ISLAMABAD - Pakistan Thursday confirmed that Mullah Fazlullah, the dreaded chief of Tehreek-e-Taliban Pakistan (TTP), has been killed in Afghanistan’s restive Kunar province, calling it a “significant” development.
“Yes, we confirm it….,” Foreign Office spokesperson Mohammad Faisal told reporters in Islamabad at his weekly media briefing. This was the first official confirmation of Fazlullah’s death by Pakistan.
A spokesman for US forces in Afghanistan, Lt Col Martin O’Donnell, last week said that the US forces had conducted a strike close to the border of Pakistan, targeting the “Emir” of the group.
Afghan Ministry of Defense spokesman Mohammad Radmanish later said that Fazlullah, who is believed to be in his forties, was killed in the US strike.
TTP has not yet announced the news of the death of its leader.
“The killing of the terrorist Mullah Fazlullah, who has been directing terrorism against Pakistan, is a significant development in fighting terrorism,” Faisal said.
“The news of his death has been received in Pakistan with relief, especially by the families whose loved ones were victims of TTP’s terrorist attacks, including the APS (army public school) massacre,” he said, referring to the killing of 150 people, mostly students, in a Taliban attack in Peshawar in 2014.
Fazlullah, also known by the alias Radio Mullah or Maulana Radio due to his long sermons on a private radio channel, had been a major figure in the TTP even before he became emir in late 2013.
He was the man in charge of the TTP operations in Pakistan’s restive Swat Valley when student activist Malala Yousafzai was shot in 2012.
He was designated as a global terrorist by the US and carried a bounty of USD 5 million.
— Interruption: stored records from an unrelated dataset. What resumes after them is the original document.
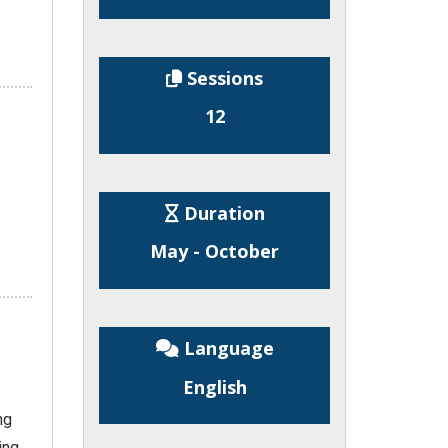
Sessions
12
Duration
May - October
Language
English
ng
ing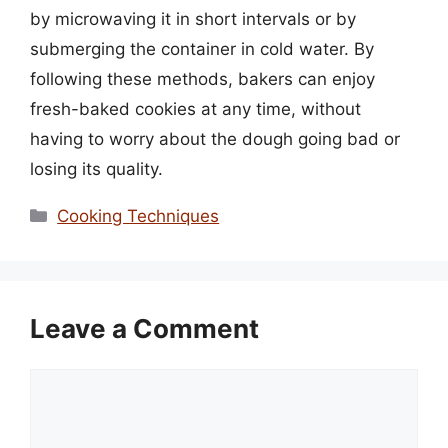
by microwaving it in short intervals or by
submerging the container in cold water. By
following these methods, bakers can enjoy
fresh-baked cookies at any time, without
having to worry about the dough going bad or
losing its quality.
Categories
Cooking Techniques
Leave a Comment
Comment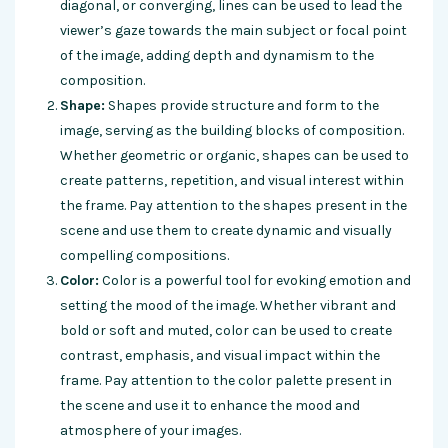
diagonal, or converging, lines can be used to lead the
viewer’s gaze towards the main subject or focal point
of the image, adding depth and dynamism to the
composition.
Shape:
Shapes provide structure and form to the
image, serving as the building blocks of composition.
Whether geometric or organic, shapes can be used to
create patterns, repetition, and visual interest within
the frame. Pay attention to the shapes present in the
scene and use them to create dynamic and visually
compelling compositions.
Color:
Color is a powerful tool for evoking emotion and
setting the mood of the image. Whether vibrant and
bold or soft and muted, color can be used to create
contrast, emphasis, and visual impact within the
frame. Pay attention to the color palette present in
the scene and use it to enhance the mood and
atmosphere of your images.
He had been on the run since his loyalists were routed in a major military operation in Swat district in Khyber-Pakhtunkhwa province in 2009.
Fazlullah had directed numerous high-profile attacks against the US and Pakistani targets since he was appointed the group’s leader in 2013, including the December 2014 attack on the Army Public School in Peshawar.
In 2014, there were reports that Fazlullah had been killed. However that information turned out to be false. In 2010, similar news about his death had broken out but later proved false.
Faisal said Pakistan’s position regarding peace and stability in Afghanistan is clear and well known.
“We believe that the only viable solution to the conflict in Afghanistan lies in an Afghan-led and Afghan-owned peace process. Pakistan supports all efforts made to bring about lasting peace and stability in Afghanistan,” he said.
He said the ceasefire between the Afghan government and the Taliban on the eve of Eid was a step in the right direction, which Pakistan supported.